* **DESCRIÇÃO DO PROBLEMA**
Redigite integralmente, sem nenhuma alteração, o trecho sobre as novas instalações do clube projetadas por Amorim em Belém.

* **TRECHO PARA LEITURA**
·····
As novas instalações foram projetadas por Amorim e calculadas pelo colega José Bassalo, resultando no arrojo estrutural dos engenheiros, algo não muito comum aos outros profissionais que atuavam, nessa época, em Belém, mesmo os que já praticavam a arquitetura moderna. A nova arquibancada foi executada em complexa estrutura em balanço e a piscina olímpica, para atender também à modalidade de saltos ornamentais, ganhou tal profundidade que, por muitos anos, foi a de maior volume d’água em todo o Brasil. Considerando o trampolim de 10 metros de altura, a profundidade máxima da piscina chegou aos 4,5 metros.
Com relação ao edifício para administração e atividades sociais do clube, destaca-se que Amorim, mesmo sem a formação de arquiteto, ousou modelar formas e volumes explorando ao máximo a plasticidade e todas as possibilidades do concreto armado.
Através desses artifícios, conseguiu caracterizar o partido arquitetônico do edifício como uma arquitetura modernista de linguagem diferente das demais construções modernas de Belém. Em entrevista com José Bassalo, o engenheiro afirma que o edifício foi uma inovação tanto na arquitetura como na engenharia praticadas na cidade, pois ele e Amorim executaram formas, estruturas e balanços ainda impossíveis dentro dos parâmetros de construção conhecidos em Belém.
·····
* **MATERIAL FORNECIDO**
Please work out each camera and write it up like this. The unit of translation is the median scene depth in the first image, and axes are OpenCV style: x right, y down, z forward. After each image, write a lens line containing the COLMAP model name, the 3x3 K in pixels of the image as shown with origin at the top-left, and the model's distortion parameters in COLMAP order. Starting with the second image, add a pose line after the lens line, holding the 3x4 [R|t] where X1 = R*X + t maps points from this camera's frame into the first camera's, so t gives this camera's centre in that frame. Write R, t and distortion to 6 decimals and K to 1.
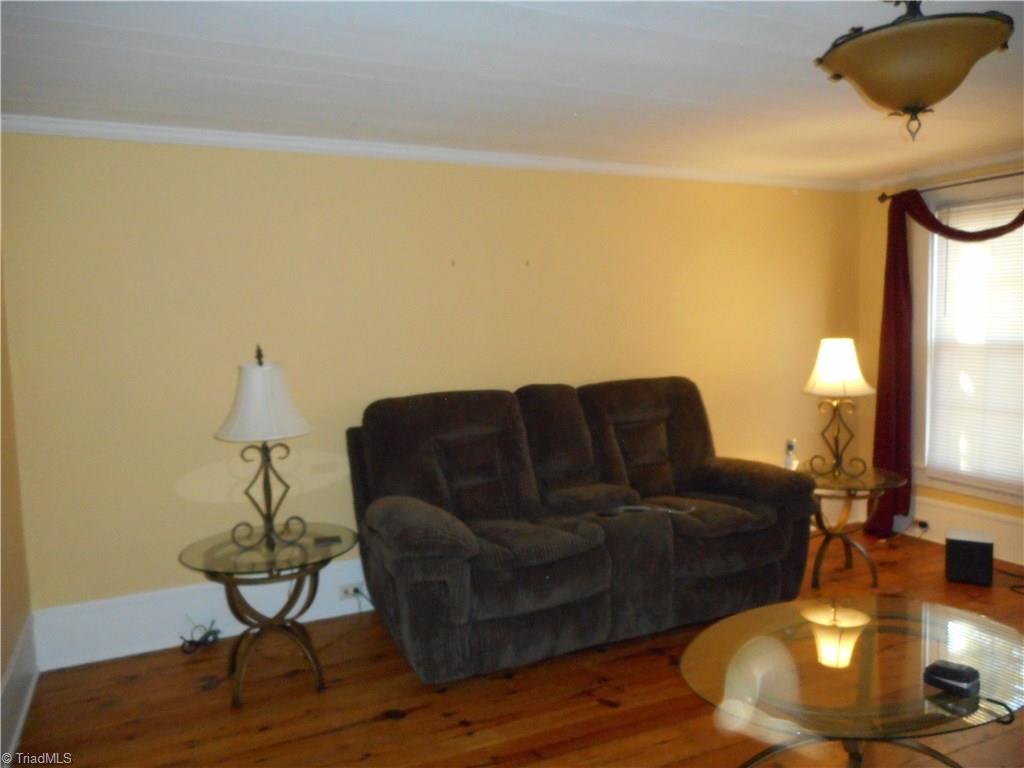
·····
* **SUA RESOLUÇÃO**
As novas instalações foram projetadas por Amorim e calculadas pelo colega José Bassalo, resultando no arrojo estrutural dos engenheiros, algo não muito comum aos outros profissionais que atuavam, nessa época, em Belém, mesmo os que já praticavam a arquitetura moderna. A nova arquibancada foi executada em complexa estrutura em balanço e a piscina olímpica, para atender também à modalidade de saltos ornamentais, ganhou tal profundidade que, por muitos anos, foi a de maior volume d’água em todo o Brasil. Considerando o trampolim de 10 metros de altura, a profundidade máxima da piscina chegou aos 4,5 metros.
Com relação ao edifício para administração e atividades sociais do clube, destaca-se que Amorim, mesmo sem a formação de arquiteto, ousou modelar formas e volumes explorando ao máximo a plasticidade e todas as possibilidades do concreto armado.
Através desses artifícios, conseguiu caracterizar o partido arquitetônico do edifício como uma arquitetura modernista de linguagem diferente das demais construções modernas de Belém. Em entrevista com José Bassalo, o engenheiro afirma que o edifício foi uma inovação tanto na arquitetura como na engenharia praticadas na cidade, pois ele e Amorim executaram formas, estruturas e balanços ainda impossíveis dentro dos parâmetros de construção conhecidos em Belém.